If indeed the real source of the visa-waiver infringement was the war criminal who at the time was still wanted by the ICC and whose militaristic actions had already violated the UN Charter many times over, the utter abject unfairness in Netanyahu being able to attend (and even speak at!) the General Assembly even as Abbas would be barred due to the “host” country, more than sufficient cause would exist for the General Assembly to hold a debate and vote during the upcoming session on whether another host-country should be found to replace New York.

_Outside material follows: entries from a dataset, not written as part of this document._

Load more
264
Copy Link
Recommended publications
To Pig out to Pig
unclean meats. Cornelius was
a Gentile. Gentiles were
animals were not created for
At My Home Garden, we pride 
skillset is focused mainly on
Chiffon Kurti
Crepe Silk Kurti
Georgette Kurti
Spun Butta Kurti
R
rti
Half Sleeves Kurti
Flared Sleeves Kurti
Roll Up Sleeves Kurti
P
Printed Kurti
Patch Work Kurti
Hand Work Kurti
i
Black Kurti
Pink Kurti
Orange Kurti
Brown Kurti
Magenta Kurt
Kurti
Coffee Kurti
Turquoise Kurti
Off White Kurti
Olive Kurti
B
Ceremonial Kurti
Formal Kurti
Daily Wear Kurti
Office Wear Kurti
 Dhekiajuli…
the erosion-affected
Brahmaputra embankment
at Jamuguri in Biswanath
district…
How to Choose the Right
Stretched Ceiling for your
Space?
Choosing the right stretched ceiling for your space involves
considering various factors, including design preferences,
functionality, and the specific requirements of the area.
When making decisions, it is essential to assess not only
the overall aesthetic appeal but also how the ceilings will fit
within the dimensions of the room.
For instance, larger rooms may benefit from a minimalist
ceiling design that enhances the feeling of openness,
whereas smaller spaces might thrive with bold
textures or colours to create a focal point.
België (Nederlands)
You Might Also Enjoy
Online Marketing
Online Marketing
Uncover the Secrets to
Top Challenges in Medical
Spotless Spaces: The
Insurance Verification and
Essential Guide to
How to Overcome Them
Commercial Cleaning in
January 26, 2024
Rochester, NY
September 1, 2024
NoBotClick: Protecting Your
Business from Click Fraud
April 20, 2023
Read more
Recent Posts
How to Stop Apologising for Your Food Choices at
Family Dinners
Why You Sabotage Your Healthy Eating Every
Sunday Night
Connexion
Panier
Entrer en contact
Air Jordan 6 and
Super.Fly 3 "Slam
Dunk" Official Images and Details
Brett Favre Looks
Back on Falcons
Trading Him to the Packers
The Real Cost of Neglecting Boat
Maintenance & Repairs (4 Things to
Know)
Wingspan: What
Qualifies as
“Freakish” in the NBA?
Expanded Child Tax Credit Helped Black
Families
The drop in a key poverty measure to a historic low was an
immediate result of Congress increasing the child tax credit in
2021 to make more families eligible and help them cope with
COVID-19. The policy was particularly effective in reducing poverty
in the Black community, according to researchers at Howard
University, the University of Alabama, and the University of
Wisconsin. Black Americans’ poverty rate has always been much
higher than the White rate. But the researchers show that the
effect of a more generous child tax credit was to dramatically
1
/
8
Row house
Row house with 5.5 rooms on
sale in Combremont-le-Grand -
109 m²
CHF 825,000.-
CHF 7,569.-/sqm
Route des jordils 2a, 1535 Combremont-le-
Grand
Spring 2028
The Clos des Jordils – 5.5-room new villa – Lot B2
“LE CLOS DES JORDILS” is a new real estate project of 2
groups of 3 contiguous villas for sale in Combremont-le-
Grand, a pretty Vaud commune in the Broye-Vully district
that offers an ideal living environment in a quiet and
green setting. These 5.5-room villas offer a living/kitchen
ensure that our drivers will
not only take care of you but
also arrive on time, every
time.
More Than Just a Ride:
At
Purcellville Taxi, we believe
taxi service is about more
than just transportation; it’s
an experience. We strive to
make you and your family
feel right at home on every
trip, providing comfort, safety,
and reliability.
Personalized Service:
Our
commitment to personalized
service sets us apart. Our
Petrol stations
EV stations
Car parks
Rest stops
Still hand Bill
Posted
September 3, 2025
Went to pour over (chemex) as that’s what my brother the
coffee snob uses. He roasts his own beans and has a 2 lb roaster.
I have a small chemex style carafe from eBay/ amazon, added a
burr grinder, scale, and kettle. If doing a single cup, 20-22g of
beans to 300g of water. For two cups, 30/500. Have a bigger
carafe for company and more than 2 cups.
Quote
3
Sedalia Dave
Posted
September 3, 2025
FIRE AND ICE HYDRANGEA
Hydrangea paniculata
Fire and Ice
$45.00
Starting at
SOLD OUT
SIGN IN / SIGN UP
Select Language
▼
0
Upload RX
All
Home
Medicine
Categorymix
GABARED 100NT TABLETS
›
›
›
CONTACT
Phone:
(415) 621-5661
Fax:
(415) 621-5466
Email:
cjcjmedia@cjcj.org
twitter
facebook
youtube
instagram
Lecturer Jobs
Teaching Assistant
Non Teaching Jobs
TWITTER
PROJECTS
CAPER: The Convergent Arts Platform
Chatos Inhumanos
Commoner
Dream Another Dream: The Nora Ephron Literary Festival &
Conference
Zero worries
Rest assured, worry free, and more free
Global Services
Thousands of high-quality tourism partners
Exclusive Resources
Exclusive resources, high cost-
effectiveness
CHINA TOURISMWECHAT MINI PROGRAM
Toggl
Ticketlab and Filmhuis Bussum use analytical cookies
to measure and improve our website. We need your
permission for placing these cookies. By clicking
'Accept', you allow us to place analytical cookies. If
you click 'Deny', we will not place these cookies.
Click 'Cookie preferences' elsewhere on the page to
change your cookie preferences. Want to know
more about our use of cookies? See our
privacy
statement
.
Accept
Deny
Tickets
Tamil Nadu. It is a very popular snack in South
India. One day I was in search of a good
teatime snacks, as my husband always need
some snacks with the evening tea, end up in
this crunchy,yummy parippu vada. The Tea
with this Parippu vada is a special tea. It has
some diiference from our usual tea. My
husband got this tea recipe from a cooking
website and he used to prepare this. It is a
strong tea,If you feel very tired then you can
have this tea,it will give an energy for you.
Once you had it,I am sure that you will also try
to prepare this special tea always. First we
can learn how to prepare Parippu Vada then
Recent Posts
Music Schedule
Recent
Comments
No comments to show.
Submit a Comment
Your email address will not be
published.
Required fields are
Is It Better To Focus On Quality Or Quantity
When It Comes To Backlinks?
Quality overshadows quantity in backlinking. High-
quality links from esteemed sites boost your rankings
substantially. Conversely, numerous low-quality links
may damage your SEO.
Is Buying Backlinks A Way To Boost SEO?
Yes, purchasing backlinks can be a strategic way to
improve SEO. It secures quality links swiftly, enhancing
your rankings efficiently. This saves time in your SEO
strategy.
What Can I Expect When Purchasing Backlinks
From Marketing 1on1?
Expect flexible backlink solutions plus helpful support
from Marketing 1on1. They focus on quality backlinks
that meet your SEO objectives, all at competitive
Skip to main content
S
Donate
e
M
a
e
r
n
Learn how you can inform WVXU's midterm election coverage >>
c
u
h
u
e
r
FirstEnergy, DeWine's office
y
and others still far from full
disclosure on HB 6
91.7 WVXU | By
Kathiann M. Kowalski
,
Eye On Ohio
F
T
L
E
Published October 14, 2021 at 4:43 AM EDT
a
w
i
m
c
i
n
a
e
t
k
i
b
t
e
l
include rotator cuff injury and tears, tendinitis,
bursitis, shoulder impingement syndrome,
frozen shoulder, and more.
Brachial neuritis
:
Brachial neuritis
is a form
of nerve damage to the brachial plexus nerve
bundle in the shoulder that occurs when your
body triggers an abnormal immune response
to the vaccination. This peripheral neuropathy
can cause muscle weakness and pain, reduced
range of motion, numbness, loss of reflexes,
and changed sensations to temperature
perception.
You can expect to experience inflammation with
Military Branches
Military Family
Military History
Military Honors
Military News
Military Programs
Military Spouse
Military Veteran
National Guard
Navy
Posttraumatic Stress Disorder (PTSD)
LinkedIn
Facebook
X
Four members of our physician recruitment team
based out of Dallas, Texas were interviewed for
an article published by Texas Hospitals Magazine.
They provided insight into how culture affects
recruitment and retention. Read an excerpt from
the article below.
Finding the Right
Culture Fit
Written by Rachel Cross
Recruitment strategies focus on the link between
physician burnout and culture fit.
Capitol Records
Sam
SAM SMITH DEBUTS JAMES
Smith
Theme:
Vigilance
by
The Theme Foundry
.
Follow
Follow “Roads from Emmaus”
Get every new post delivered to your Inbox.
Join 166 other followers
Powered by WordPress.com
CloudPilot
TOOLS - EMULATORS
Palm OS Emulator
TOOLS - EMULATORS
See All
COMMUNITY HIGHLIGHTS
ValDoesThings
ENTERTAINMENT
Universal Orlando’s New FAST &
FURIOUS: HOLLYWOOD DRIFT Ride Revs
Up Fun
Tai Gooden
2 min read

Switzerland, having earned a reputation of neutrality, could better be counted on than New York, whose membership in the US now compromised that state’s ability to serve as a host. Unlike New York, Switzerland was staying out of the EU so to protect and ensure neutrality in international affairs. Such built-up or accumulated reputation can be understood as a long-term intangible asset that takes considerable effort to build but can be ruined by a single expedient decision that is in line with the immediacy of power and money. Were the General Assembly to let the US Government get away with doing Israel’s bidding even as Israel was declaring Gaza City to be a combat-zone (wherein only one side is allowed to fight), the credibility of the UN itself would be on the line. Unable even to enforce its own resolutions, the UN would be even more compromised, if that was possible. Even just in its capacity as a forum for talking, the UN would fall short if only aggressors and their enablers are able to speak. Such a decrepit institutional condition of the waning post-1945 world order could be dangerous, as power abhors a vacuum, especially in a Hobbesian state of nature wherein might makes right and maintains control of the doors. It should not be forgotten that no international police department existed as of 2025, hence the US Government could get away with putting international partisanship above neutral hospitality even when such partisanship was enabling a genocide and holocaust.



1. Gavin Blackburn, “US Revokes Visas of Palestinian Officials Ahead of UN General Assembly, State Department Says,” Euronews.com, August 29, 2025.
2. Kanishka Singh and Ali Sawafta, “US Bars Palestinian Leader Abbas from UN as Allies Back Statehood,” Reuters.com, August 30, 2025.